REQUIRED WORK: Write down nothing except how many lines in the entries contain "correctly".
======== EXERCISE DATA
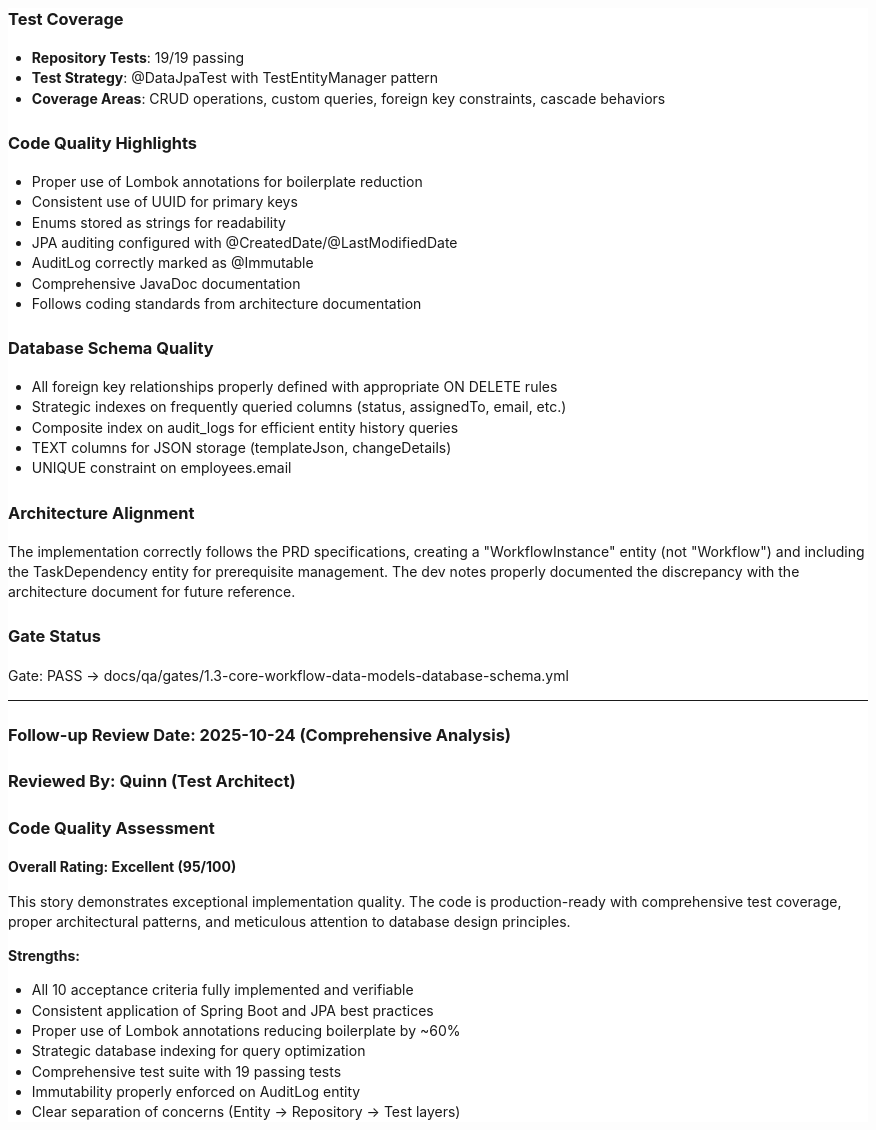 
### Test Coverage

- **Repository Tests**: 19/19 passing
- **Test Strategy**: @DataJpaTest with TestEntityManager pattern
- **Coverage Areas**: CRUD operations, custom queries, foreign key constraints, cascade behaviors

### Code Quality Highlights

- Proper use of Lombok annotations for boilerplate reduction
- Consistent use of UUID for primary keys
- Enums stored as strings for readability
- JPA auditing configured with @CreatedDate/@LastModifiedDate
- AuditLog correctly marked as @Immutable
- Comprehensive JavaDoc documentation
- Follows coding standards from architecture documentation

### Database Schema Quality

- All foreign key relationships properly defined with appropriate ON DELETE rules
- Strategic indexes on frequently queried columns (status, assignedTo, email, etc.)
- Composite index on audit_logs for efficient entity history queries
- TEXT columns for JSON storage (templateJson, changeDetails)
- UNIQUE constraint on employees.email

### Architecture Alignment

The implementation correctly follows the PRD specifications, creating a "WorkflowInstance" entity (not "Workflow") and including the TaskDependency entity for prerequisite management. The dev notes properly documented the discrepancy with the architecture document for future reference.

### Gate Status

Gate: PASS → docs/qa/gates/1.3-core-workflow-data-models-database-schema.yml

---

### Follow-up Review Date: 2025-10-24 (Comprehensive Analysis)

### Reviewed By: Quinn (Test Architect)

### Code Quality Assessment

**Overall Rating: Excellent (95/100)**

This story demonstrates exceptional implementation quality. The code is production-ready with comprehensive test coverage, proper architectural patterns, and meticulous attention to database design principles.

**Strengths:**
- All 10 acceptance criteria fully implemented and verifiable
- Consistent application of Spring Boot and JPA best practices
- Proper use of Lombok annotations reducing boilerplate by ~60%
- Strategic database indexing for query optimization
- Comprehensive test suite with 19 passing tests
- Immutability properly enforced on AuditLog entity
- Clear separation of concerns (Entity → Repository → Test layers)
================
EXERCISE RESULT: 2